The Mental Health First Aid educational course teaches people how to identify, understand and help a person who may be developing a mental health problem. In the same way that we learn physical first aid, MHFA teaches people how to recognise those crucial warning signs of mental ill health, provide help on a first aid basis and effectively guide others in the right direction towards support. By offering MHFA training,Lend Lease is sending out a message to its employees that mental health is not something to be ashamed of or embarrassed about and that the earlier someone is supported, the more positive their recovery will be.
With more than 80 MHFAiders throughout the organisation, Lend Lease is encouraging its employees to look out for one another and offer support when it is needed. The model adopted by Lend Lease is one of cultural change and is a hearts and minds exercise.
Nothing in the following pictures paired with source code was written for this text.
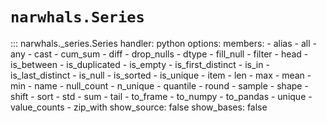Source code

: # `narwhals.Series`

::: narwhals._series.Series
    handler: python
    options:
      members:
        - alias
        - all
        - any
        - cast
        - cum_sum
        - diff
        - drop_nulls
        - dtype
        - fill_null
        - filter
        - head
        - is_between
        - is_duplicated
        - is_empty
        - is_first_distinct
        - is_in
        - is_last_distinct
        - is_null
        - is_sorted
        - is_unique
        - item
        - len
        - max
        - mean
        - min
        - name
        - null_count
        - n_unique
        - quantile
        - round
        - sample
        - shape
        - shift
        - sort
        - std
        - sum
        - tail
        - to_frame
        - to_numpy
        - to_pandas
        - unique
        - value_counts
        - zip_with
      show_source: false
      show_bases: false
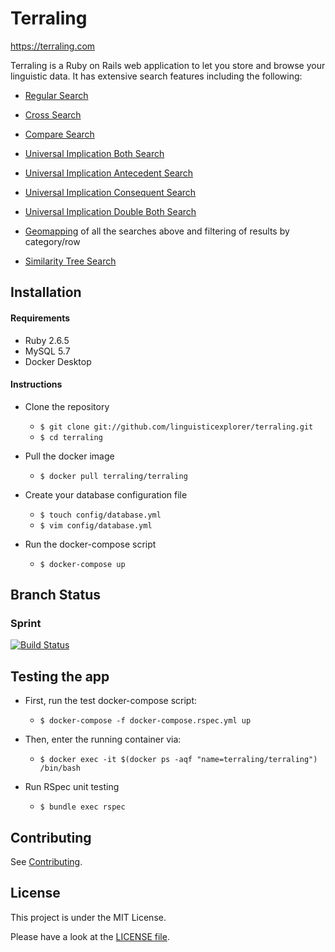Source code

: # Terraling

https://terraling.com

Terraling is a Ruby on Rails web application to let you store and browse your linguistic data. It has extensive search features including the following:

* [Regular Search](https://github.com/linguisticexplorer/terraling/wiki/Regular-search)

* [Cross Search](https://github.com/linguisticexplorer/terraling/wiki/Cross-search)

* [Compare Search](https://github.com/linguisticexplorer/terraling/wiki/Compare-search)

* [Universal Implication Both Search](https://github.com/linguisticexplorer/terraling/wiki/Both-Implication)

* [Universal Implication Antecedent Search](https://github.com/linguisticexplorer/terraling/wiki/Antecedent-Implication)

* [Universal Implication Consequent Search](https://github.com/linguisticexplorer/terraling/wiki/Consequent-Implication)

* [Universal Implication Double Both Search](https://github.com/linguisticexplorer/terraling/wiki/Double-Both-Implication)

* [Geomapping](https://github.com/linguisticexplorer/terraling/wiki/Geomapping-feature) of all the searches above and filtering of results by category/row

* [Similarity Tree Search](https://github.com/linguisticexplorer/terraling/wiki/Similarity-tree)

## Installation

#### Requirements
* Ruby 2.6.5
* MySQL 5.7
* Docker Desktop

#### Instructions

* Clone the repository

    * `$ git clone git://github.com/linguisticexplorer/terraling.git`
    * `$ cd terraling`


* Pull the docker image

    * `$ docker pull terraling/terraling`


* Create your database configuration file

    * `$ touch config/database.yml`
    * `$ vim config/database.yml`


* Run the docker-compose script

    * `$ docker-compose up`


## Branch Status

### Sprint

[![Build Status](https://travis-ci.org/linguisticexplorer/terraling.png?branch=sprint)](https://travis-ci.org/linguisticexplorer/terraling)

## Testing the app

* First, run the test docker-compose script:

    * `$ docker-compose -f docker-compose.rspec.yml up`


* Then, enter the running container via:

    * `$ docker exec -it $(docker ps -aqf "name=terraling/terraling") /bin/bash`


* Run RSpec unit testing

    * `$ bundle exec rspec`

  
## Contributing

See [Contributing](Contributing.md).
  
## License
This project is under the MIT License.

Please have a look at the [LICENSE file](LICENSE).
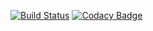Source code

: [![Build Status](https://travis-ci.org/udellug/makefile-demo.svg?branch=master)](https://travis-ci.org/udellug/makefile-demo)
[![Codacy Badge](https://api.codacy.com/project/badge/Grade/6fb8eedbd6be4c65a04311d731c3f1d8)](https://www.codacy.com/app/crclark96/makefile-demo?utm_source=github.com&amp;utm_medium=referral&amp;utm_content=udellug/makefile-demo&amp;utm_campaign=Badge_Grade)

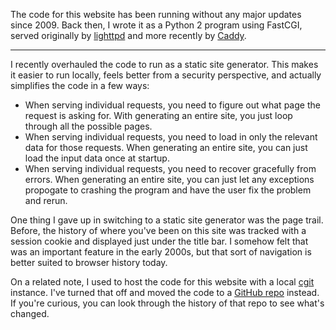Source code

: The code for this website has been running without any major updates since 2009.
Back then, I wrote it as a Python 2 program using FastCGI, served originally by
[lighttpd](https://www.lighttpd.net/) and more recently by
[Caddy](https://caddyserver.com/).

---

I recently overhauled the code to run as a static site generator. This makes it
easier to run locally, feels better from a security perspective, and actually
simplifies the code in a few ways:

- When serving individual requests, you need to figure out what page the
  request is asking for. With generating an entire site, you just loop through
  all the possible pages.
- When serving individual requests, you need to load in only the relevant data
  for those requests. When generating an entire site, you can just load the
  input data once at startup.
- When serving individual requests, you need to recover gracefully from errors.
  When generating an entire site, you can just let any exceptions propogate to
  crashing the program and have the user fix the problem and rerun.

One thing I gave up in switching to a static site generator was the page trail.
Before, the history of where you've been on this site was tracked with a session
cookie and displayed just under the title bar. I somehow felt that was an
important feature in the early 2000s, but that sort of navigation is better
suited to browser history today.

On a related note, I used to host the code for this website with a local
[cgit](https://git.zx2c4.com/cgit/about/) instance. I've turned that off and
moved the code to a [GitHub repo](https://github.com/ongardie/website-gen)
instead. If you're curious, you can look through the history of that repo to see
what's changed.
It is not about allocating a person to become responsible for all matters relating to mental health but about educating and increasing mental health literacy throughout the organisation so that the emotive subject is no longer taboo.
Along with the continued roll-out of MHFA in the UK, Lend Lease has also introduced a mandatory stress awareness course for every employee. First Assist, the company’s Employee Assistance Programme is also promoted widely as a fully funded support service for those who may wish to speak to someone in a more anonymous setting.
Lend Lease is recognised externally for best practice in this area and was the only company in its sector to be included within the Confederation of British Industry (CBI) report Getting Better: Workplace Health as a Business Issue. This report was highlighted for its approach to health and well-being,including mental health as one of its six focus areas. Further to this, Lend Lease is one of the founding members of the City Mental Health Alliance – a coalition of organisations that have come together to improve mental health in the City of London. The CBI report said, “Sound physical and mental health are essential both to Lend Lease’s employees and the communities in which they operate. The firm is developing a mental health management strategy which includes detailed impact measurement.